▸ DATA SHOWN:
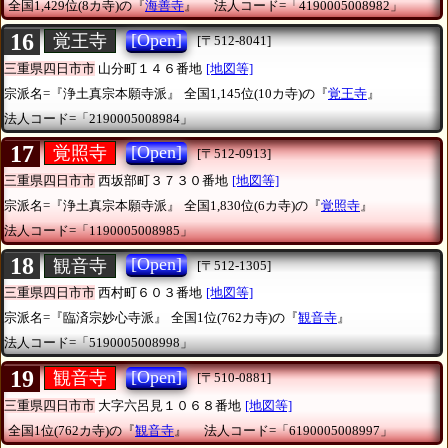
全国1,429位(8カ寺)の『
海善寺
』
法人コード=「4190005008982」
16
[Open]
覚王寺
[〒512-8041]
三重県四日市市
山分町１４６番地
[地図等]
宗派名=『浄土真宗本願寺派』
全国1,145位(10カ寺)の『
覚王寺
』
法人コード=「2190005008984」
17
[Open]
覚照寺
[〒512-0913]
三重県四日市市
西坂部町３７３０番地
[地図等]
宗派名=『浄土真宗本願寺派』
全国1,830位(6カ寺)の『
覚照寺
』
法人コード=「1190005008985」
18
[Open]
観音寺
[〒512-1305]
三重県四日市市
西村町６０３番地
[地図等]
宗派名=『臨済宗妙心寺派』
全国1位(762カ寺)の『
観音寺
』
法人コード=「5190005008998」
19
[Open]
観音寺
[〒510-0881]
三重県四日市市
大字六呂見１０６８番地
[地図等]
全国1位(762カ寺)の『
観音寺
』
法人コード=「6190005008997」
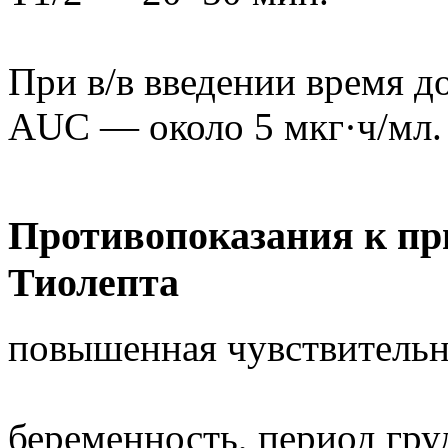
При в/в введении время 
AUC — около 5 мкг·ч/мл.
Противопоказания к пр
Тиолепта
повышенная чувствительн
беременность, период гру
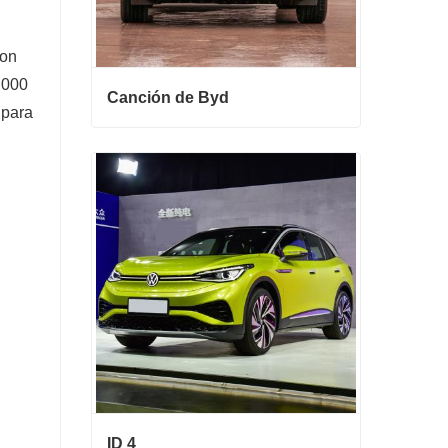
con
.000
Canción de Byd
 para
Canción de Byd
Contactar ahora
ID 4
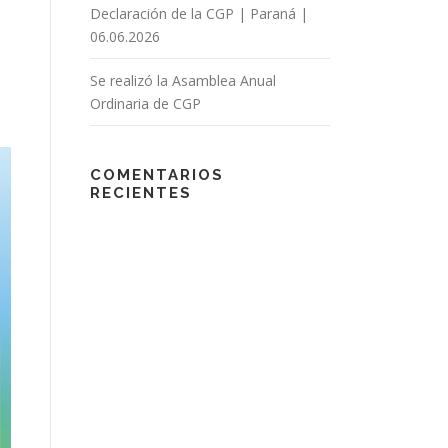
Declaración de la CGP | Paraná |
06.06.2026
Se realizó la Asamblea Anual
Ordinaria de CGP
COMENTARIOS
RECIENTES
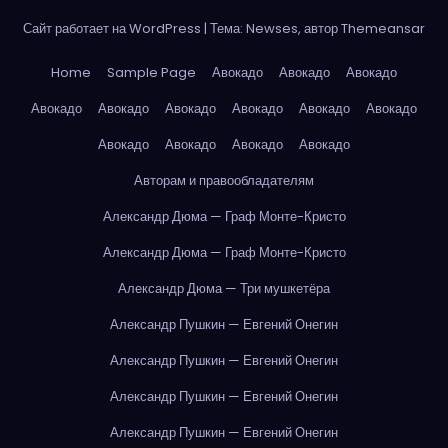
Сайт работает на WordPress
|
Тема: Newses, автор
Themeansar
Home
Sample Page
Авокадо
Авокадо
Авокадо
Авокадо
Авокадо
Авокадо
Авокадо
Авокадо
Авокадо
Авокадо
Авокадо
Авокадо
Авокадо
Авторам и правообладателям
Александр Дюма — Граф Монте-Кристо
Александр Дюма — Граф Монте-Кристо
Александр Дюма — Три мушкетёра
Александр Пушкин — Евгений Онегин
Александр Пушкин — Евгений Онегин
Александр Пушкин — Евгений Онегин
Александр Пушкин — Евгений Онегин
---
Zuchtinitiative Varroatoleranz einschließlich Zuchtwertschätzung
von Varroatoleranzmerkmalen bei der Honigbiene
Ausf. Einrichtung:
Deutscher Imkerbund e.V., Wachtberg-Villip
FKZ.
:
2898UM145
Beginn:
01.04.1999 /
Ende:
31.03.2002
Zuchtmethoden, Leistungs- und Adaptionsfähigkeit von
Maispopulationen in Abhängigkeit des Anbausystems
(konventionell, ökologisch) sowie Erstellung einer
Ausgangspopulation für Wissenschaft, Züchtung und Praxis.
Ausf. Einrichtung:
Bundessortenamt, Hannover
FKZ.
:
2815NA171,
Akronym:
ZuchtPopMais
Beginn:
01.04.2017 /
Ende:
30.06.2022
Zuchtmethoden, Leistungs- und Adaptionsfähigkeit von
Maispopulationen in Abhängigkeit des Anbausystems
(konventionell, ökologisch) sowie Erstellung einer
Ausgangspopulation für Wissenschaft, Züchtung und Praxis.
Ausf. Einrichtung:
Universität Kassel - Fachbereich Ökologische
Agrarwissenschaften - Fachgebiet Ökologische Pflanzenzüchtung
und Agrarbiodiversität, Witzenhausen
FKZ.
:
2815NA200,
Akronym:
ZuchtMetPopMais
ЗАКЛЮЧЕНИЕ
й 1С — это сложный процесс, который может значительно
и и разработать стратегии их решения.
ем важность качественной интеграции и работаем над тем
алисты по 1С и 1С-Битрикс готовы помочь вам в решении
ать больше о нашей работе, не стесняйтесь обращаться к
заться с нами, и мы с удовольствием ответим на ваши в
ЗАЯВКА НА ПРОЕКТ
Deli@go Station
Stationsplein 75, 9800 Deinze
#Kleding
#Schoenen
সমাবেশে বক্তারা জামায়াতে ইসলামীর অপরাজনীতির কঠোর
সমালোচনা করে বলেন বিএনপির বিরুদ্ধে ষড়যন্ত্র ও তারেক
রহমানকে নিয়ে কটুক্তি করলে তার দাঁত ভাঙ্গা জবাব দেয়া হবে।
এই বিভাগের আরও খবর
==
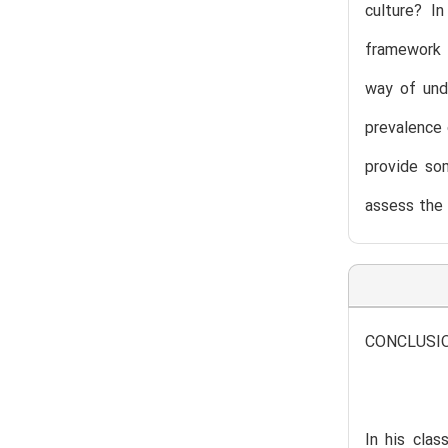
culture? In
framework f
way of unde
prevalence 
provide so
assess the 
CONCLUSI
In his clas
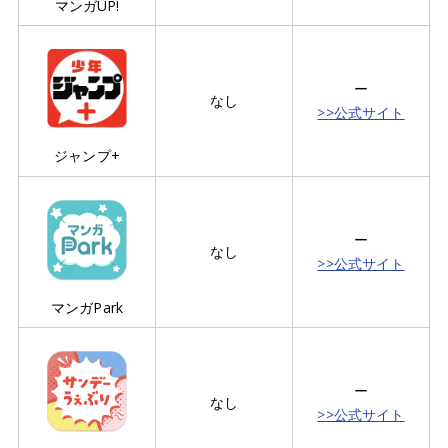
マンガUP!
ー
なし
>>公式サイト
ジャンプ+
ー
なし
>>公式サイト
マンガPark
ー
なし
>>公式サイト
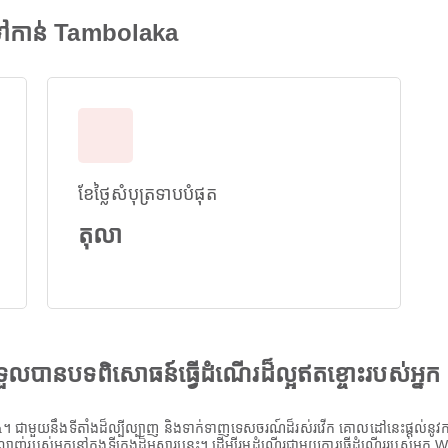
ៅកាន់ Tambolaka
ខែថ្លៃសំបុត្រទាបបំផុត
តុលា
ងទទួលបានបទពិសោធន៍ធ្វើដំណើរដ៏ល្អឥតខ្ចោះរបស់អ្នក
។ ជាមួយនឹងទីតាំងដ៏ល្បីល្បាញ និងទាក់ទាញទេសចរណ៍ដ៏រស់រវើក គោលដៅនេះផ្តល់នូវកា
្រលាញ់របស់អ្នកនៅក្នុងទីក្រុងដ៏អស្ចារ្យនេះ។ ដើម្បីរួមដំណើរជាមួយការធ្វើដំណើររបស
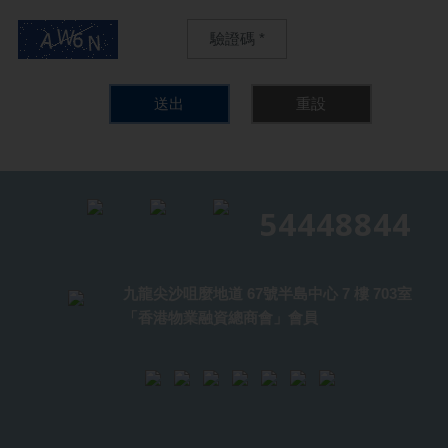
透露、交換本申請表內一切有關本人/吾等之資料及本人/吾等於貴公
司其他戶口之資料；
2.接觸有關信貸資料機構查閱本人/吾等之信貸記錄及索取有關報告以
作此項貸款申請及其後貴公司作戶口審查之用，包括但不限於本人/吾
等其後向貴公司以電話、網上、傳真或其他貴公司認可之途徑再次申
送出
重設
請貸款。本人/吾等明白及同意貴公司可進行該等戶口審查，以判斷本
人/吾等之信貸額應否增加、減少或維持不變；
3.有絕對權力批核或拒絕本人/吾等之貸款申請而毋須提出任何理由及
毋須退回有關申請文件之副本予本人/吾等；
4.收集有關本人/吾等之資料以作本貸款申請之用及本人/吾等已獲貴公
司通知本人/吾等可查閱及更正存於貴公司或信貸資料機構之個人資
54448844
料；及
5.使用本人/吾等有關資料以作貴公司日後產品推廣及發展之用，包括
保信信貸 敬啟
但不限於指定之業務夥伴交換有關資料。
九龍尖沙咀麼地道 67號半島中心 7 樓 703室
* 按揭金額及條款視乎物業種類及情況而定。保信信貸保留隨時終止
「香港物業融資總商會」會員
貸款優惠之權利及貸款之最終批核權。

▸ ASSIGNMENT: Reproduce the items from the line containing "culture? In" through the line containing "貸款優惠之權利及貸款之最終批核權。", both lines included, and leave the pictures out of your copy.

▸ THE COMPLETED TASK:
culture? In
framework f
way of unde
prevalence 
provide so
assess the 
CONCLUSI
In his clas
マンガUP!
ー
なし
>>公式サイト
ジャンプ+
ー
なし
>>公式サイト
マンガPark
ー
なし
>>公式サイト
ៅកាន់ Tambolaka
ខែថ្លៃសំបុត្រទាបបំផុត
តុលា
ងទទួលបានបទពិសោធន៍ធ្វើដំណើរដ៏ល្អឥតខ្ចោះរបស់អ្នក
។ ជាមួយនឹងទីតាំងដ៏ល្បីល្បាញ និងទាក់ទាញទេសចរណ៍ដ៏រស់រវើក គោលដៅនេះផ្តល់នូវកា
្រលាញ់របស់អ្នកនៅក្នុងទីក្រុងដ៏អស្ចារ្យនេះ។ ដើម្បីរួមដំណើរជាមួយការធ្វើដំណើររបស
透露、交換本申請表內一切有關本人/吾等之資料及本人/吾等於貴公
司其他戶口之資料；
2.接觸有關信貸資料機構查閱本人/吾等之信貸記錄及索取有關報告以
作此項貸款申請及其後貴公司作戶口審查之用，包括但不限於本人/吾
等其後向貴公司以電話、網上、傳真或其他貴公司認可之途徑再次申
送出
重設
請貸款。本人/吾等明白及同意貴公司可進行該等戶口審查，以判斷本
人/吾等之信貸額應否增加、減少或維持不變；
3.有絕對權力批核或拒絕本人/吾等之貸款申請而毋須提出任何理由及
毋須退回有關申請文件之副本予本人/吾等；
4.收集有關本人/吾等之資料以作本貸款申請之用及本人/吾等已獲貴公
司通知本人/吾等可查閱及更正存於貴公司或信貸資料機構之個人資
54448844
料；及
5.使用本人/吾等有關資料以作貴公司日後產品推廣及發展之用，包括
保信信貸 敬啟
但不限於指定之業務夥伴交換有關資料。
九龍尖沙咀麼地道 67號半島中心 7 樓 703室
* 按揭金額及條款視乎物業種類及情況而定。保信信貸保留隨時終止
「香港物業融資總商會」會員
貸款優惠之權利及貸款之最終批核權。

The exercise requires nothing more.